A la hija menor le atacó el ansia de cantar algo. Estaba agitada, pero como los demás, en actitud solemne. Quiso cantar porque vio que los dedos de su padre que aún tocaban las tijeras iban agotándose, que iban también a helarse. Y el rayo de sol se había retirado casi hasta el techo. El padre tocaba las tijeras revolcándolas un poco en la sombra fuerte que había en el suelo.

“Atok’ sayku” se separó un pequeñísimo espacio, de los músicos. La esposa del bailarín se adelantó un medio paso de la fila que formaba con sus hijas. Los otros indios estaban mudos; permanecieron más rígidos. ¿Qué iba a suceder luego? No les habían ordenado que salieran afuera.

—¡El Wamani está ya sobre el corazón! —exclamó “Atok’ sayku”, mirando.

“Rasu-Ñiti” dejó caer las tijeras. Pero siguió moviendo la cabeza y los ojos.

El arpista cambió de ritmo, tocó el illapa vivon (el borde del rayo). Todo en las cuerdas de alambre, a ritmo de cascada. El violín no lo pudo seguir. Don Pascual adoptó la misma actitud rígida del pequeño público, con el arco y el violín colgándole de las manos.

“Rasu-Ñiti” movió los ojos; la córnea, la parte blanca, parecía ser la más viva, la más lúcida. No causaba espanto. La hija menor seguía atacada por el ansia de cantar, como solía hacerlo junto al río grande, entre el olor de flores de retama que crecen a ambas orillas. Pero ahora el ansia que sentía por cantar, aunque igual en violencia, era de otro sentido. ¡Pero igual en violencia!

Duró largo, mucho tiempo, el “illapa vivon”. “Lurucha” cambiaba la melodía a cada instante, pero no el ritmo. Y ahora sí miraba al maestro. La danzante llama que brotaba de las cuerdas de alambre de su arpa, seguía como sombra el movimiento cada vez más extraviado de los ojos del dansak’; pero lo seguía. Es que “Lurucha” estaba hecho de maíz blanco, según el mensaje del Wamani. El ojo del bailarín moribundo, el arpa y las manos del músico funcionaban juntos; esa música hizo detenerse a las hormigas negras que ahora marchaban de perfil al sol, en la ventana. El mundo a veces guarda un silencio cuyo sentido sólo alguien percibe. Esta vez era por el arpa del maestro que había acompañado al gran dansak’ toda la vida, en cien pueblos, bajo miles de piedras y de toldos.
“Rasu-Ñiti” cerró los ojos. Grande se veía su cuerpo. La montera le alumbraba con sus espejos.

“Atok’ sayku” salió junto al cadáver. Se elevó ahí mismo, danzando; tocó las tijeras que brillaban. Sus pies volaban.
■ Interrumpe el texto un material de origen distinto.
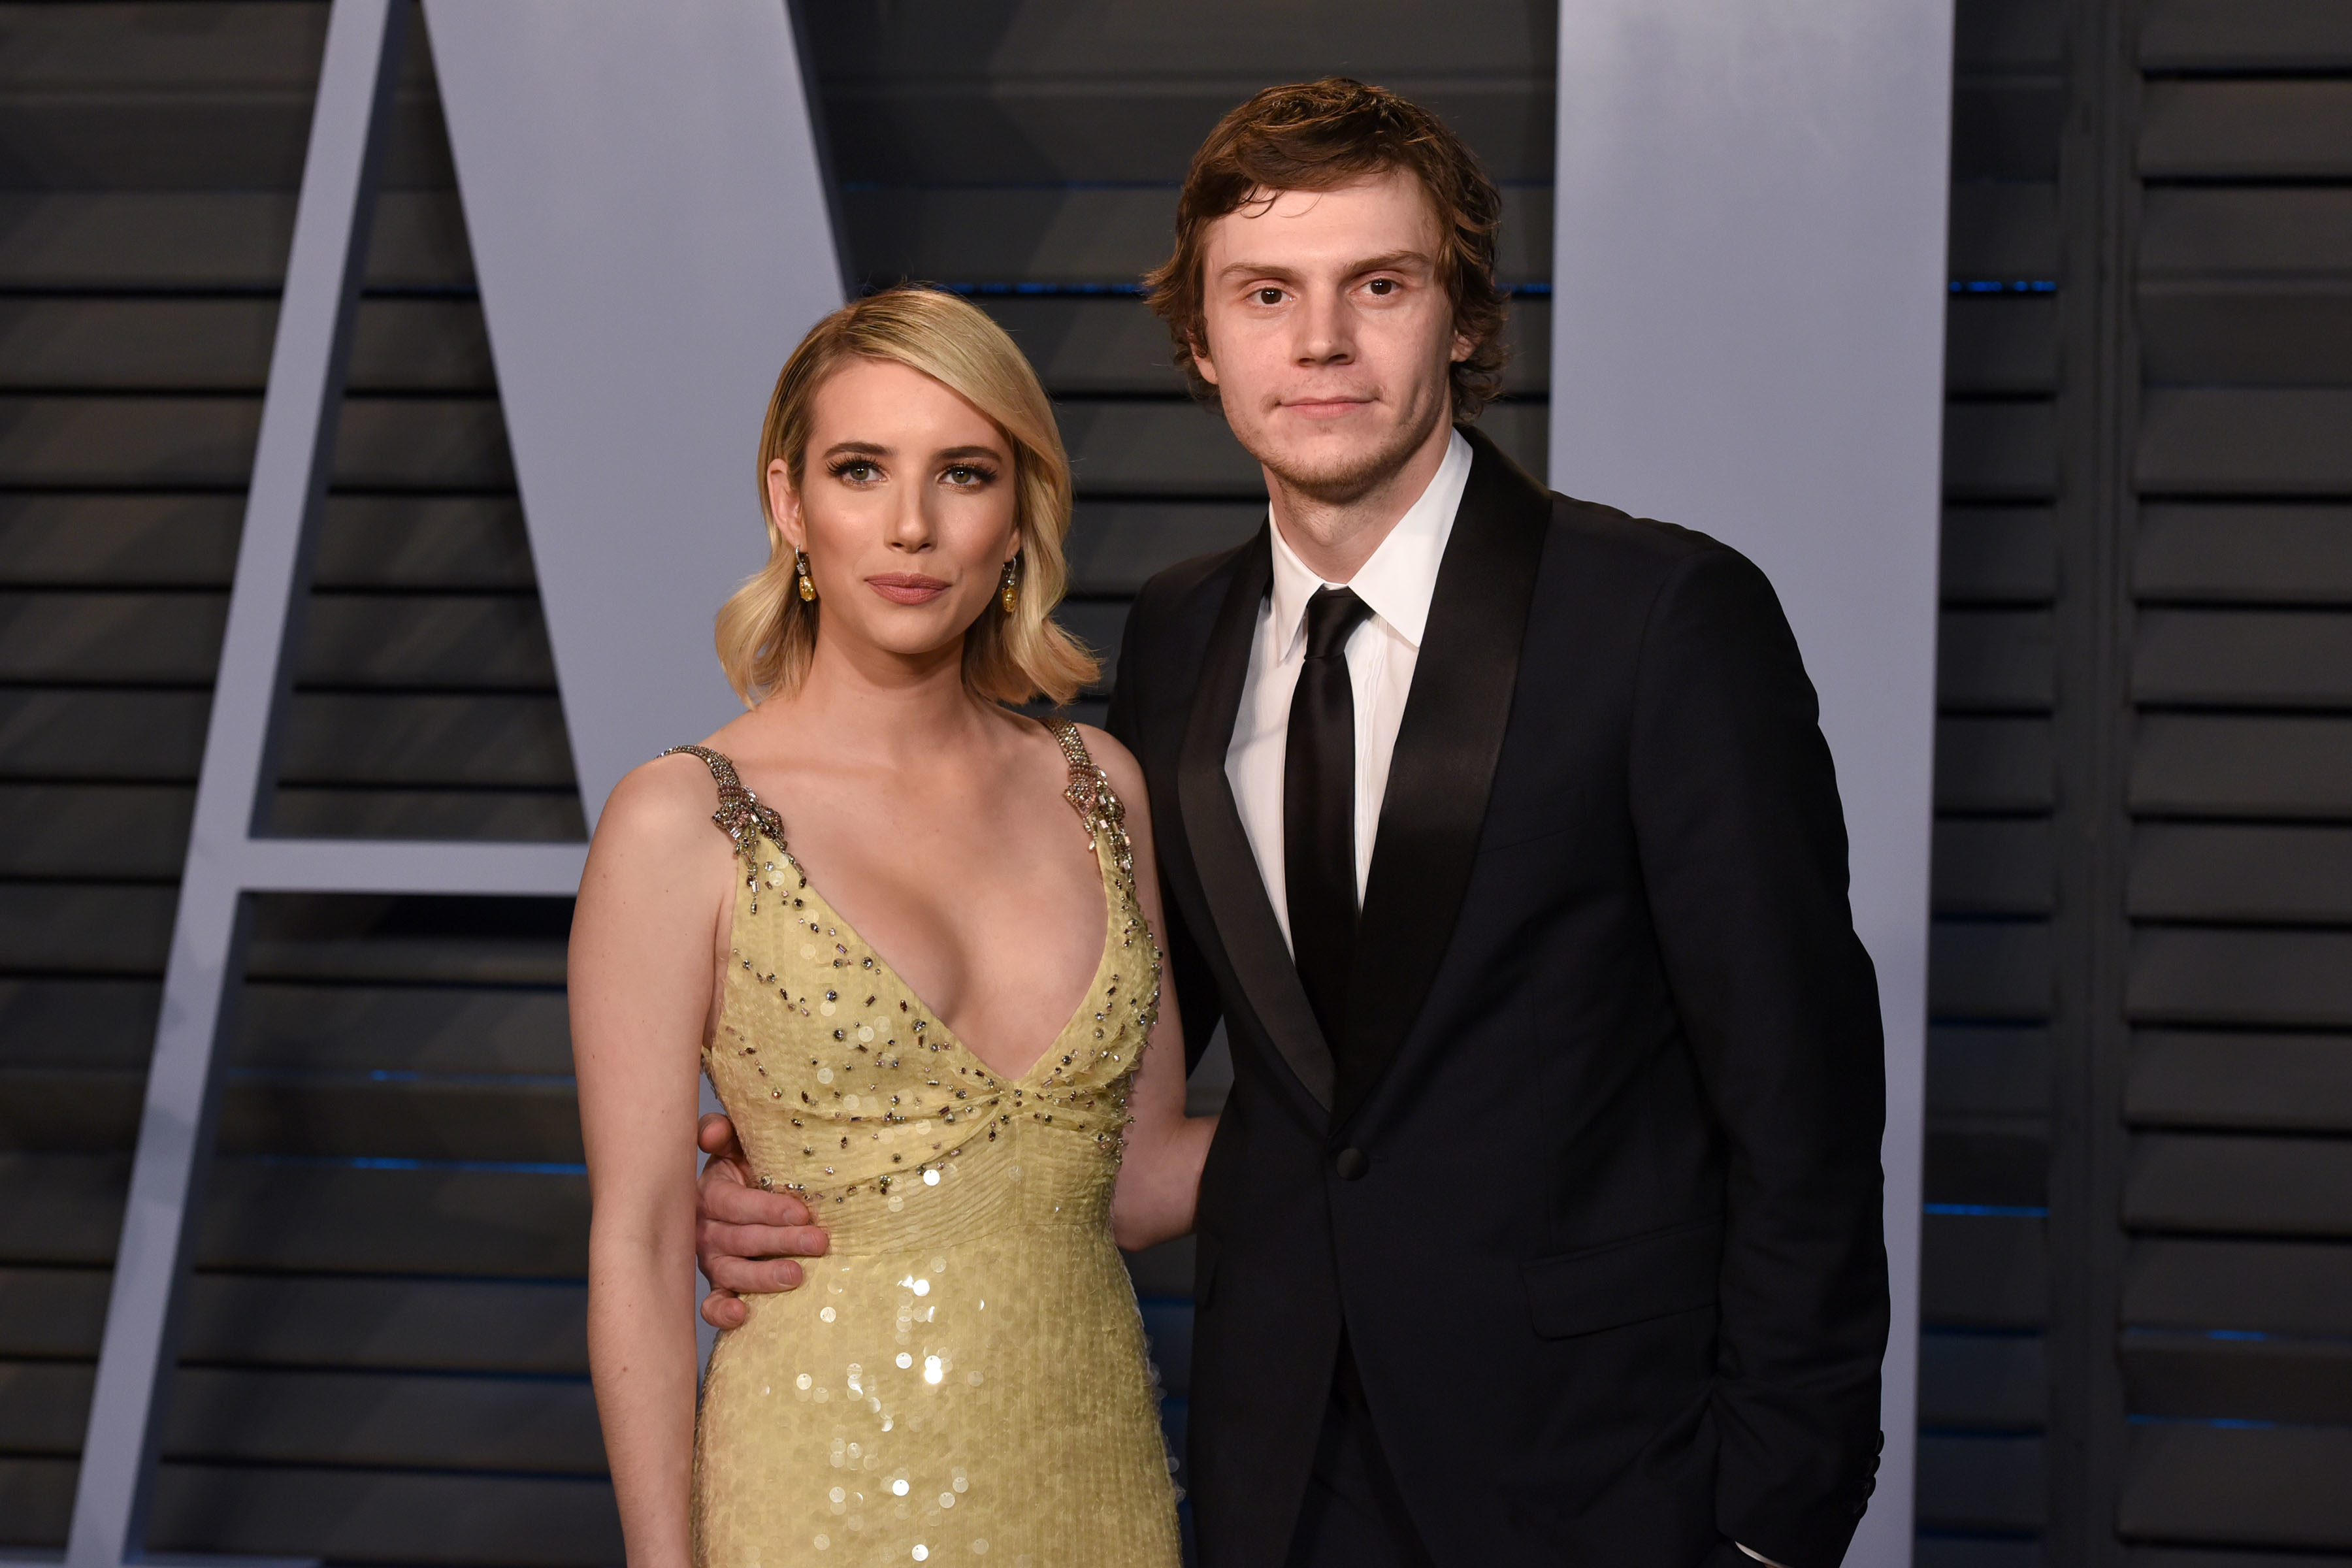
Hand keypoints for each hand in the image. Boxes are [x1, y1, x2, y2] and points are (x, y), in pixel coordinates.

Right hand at [694, 1112, 829, 1328]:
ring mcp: (712, 1261)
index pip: (736, 1203)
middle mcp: (707, 1230)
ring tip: (797, 1276)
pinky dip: (722, 1313)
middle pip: (742, 1239)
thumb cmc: (744, 1167)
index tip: (801, 1211)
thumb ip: (722, 1132)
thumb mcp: (735, 1144)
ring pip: (732, 1272)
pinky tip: (742, 1315)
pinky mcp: (719, 1285)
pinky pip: (713, 1304)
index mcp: (711, 1194)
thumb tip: (712, 1132)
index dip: (768, 1208)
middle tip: (818, 1242)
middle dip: (782, 1241)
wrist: (736, 1195)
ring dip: (763, 1277)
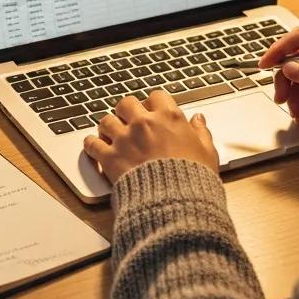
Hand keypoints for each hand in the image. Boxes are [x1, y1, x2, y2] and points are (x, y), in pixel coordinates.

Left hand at [83, 90, 218, 183]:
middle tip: (127, 120)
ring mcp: (124, 139)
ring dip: (108, 126)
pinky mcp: (109, 157)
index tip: (152, 110)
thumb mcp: (207, 153)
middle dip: (126, 111)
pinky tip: (94, 146)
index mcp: (168, 118)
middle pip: (126, 103)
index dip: (153, 103)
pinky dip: (91, 144)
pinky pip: (91, 143)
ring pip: (106, 120)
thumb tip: (198, 119)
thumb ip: (201, 132)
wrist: (175, 203)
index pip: (156, 96)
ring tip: (110, 133)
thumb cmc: (194, 180)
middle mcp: (144, 123)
Todos estaban mirando. “Lurucha” tocó el lucero kanchi (alumbrar de la estrella), del wallpa wak’ay (canto del gallo) con que empezaban las competencias de los dansak’, a la media noche.

—¡El Wamani aquí! ¡En mi cabeza! ¡En mi pecho, aleteando! —dijo el nuevo dansak’.

Nadie se movió.

Era él, el padre “Rasu-Ñiti”, renacido, con tendones de bestia tierna y el fuego del Wamani, su corriente de siglos aleteando.

“Lurucha” inventó los ritmos más intrincados, los más solemnes y vivos. “Atok’ sayku” los seguía, se elevaban sus piernas, sus brazos, su pañuelo, sus espejos, su montera, todo en su sitio. Y nadie volaba como ese joven dansak’; dansak’ nacido.

—¡Está bien! —dijo “Lurucha”—. ¡Está bien! Wamani contento. Ahistá en tu cabeza, el blanco de su espalda como el sol del medio día en el nevado, brillando.
 —¡No lo veo! —dijo la esposa del bailarín.
—Enterraremos mañana al oscurecer al padre “Rasu-Ñiti”.
 —No muerto. ¡Ajajayllas! —exclamó la hija menor—. No muerto. ¡Él mismo! ¡Bailando!

“Lurucha” miró profundamente a la muchacha. Se le acercó, casi tambaleándose, como si hubiera tomado una gran cantidad de cañazo.

—¡Cóndor necesita paloma! ¡Paloma, pues, necesita cóndor! ¡Dansak’ no muere! — le dijo.
—Por dansak’ el ojo de nadie llora. Wamani es Wamani.